Qatar's Venice Biennale Pavilion Explores Hospitality, Migration, and Belonging Through Food and Art
Culture · 2026
Photo · Tomas Horak for European Pulse
By Tomas Horak Culture & Lifestyle May 13, 2026 3 min read

Inside the Giardini della Biennale, Qatar's pavilion for the 2026 Venice Biennale offers more than a static display. Visitors are greeted by a towering sculptural water vessel, Jerrican, by Kuwaiti-Puerto Rican artist Alia Farid. The piece draws on traditional Gulf containers used to offer water to desert travelers, but Farid sees it as a meditation on how modernity reshapes community and ritual.

The pavilion, which activates the future site of Qatar's permanent space, brings together artists, musicians, and chefs from across the Arab world and its diasporas. Rather than a conventional exhibition, it shifts constantly through sound, movement, and interaction—shaped as much by visitors as by the artworks themselves.

Food as a Bridge Across Cultures

Palestinian chef Fadi Kattan curated the culinary program, assembling chefs from Qatar, Bahrain, the UAE, and beyond. For Kattan, Venice itself carries historical weight: from the 13th to the 15th century, all spices entering Europe passed through the Arab world into Venice. “So it’s like a thousand years later, ‘Hello, we’re still here,’” he said.

Even the drinks served inside the pavilion reflect layers of cultural exchange. “With the drink that was developed by the team, it has sumac, zaatar, fenugreek, mahlab,” Kattan explained. “Basically every country of the region has somehow contributed to a part of it. That is the strength of art and food and culture.” Qatari chef Noof Al Marri added that food becomes a way of sharing stories across cultures and generations: “We can bring all people together in one table and share, and everyone is happy. Share the story.”

Visitors are encouraged to sit, eat, listen to music, and spend time inside the space rather than simply walk through it. Co-curator Ruba Katrib described the atmosphere: “People are talking, they’re drinking juices, they’re eating food, they’re listening to music, they are watching the film, and they’re hanging out here. So it’s really about a gathering space, a space of coming together.”

This evolving atmosphere is exactly what organizers hoped to create. The pavilion's program includes performances, film screenings, and kitchens serving dishes inspired by flavors from across the Middle East. For more on the broader Biennale, see our coverage of Venice Biennale 2026: Naked Bell Ringers and Drone Carpets Dazzle.

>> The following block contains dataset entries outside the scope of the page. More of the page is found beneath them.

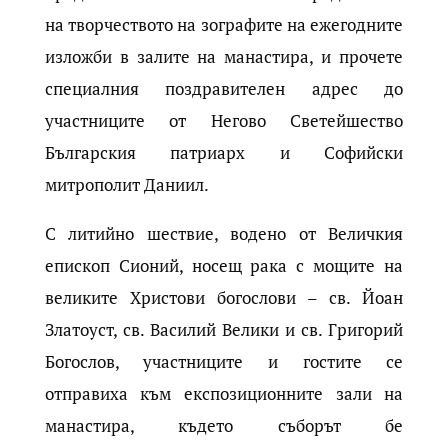
на творчеството на зографите на ежегодните
изложби в залите на манастира, и прочете
специалния поздравителен адрес до
участниците от Негово Светейшество
Българския патриарх и Софийски
митрополит Даниил.
С литийно шествие, водено от Величкия
епископ Сионий, носещ рака с мощите на
великите Христови богослови – св. Йоан
Златоуст, св. Василий Велики и св. Григорий
Богослов, участниците и гостите се
отправиха към експозиционните зали на
манастира, където съборът бе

The exhibition also touches on migration and belonging—themes that resonate across Europe, where debates about identity and hospitality remain central. As the continent grapples with its own relationship to migration, Qatar's pavilion offers a counterpoint: a space where hospitality is not a burden but a shared ritual. For context on the Biennale's political dimensions, see Pussy Riot and FEMEN Protest Russia's Venice Biennale Return Amid Ukraine War.

Ultimately, the pavilion is a testament to the power of art and food to create connections across borders. As Kattan put it, “That is the strength of art and food and culture.”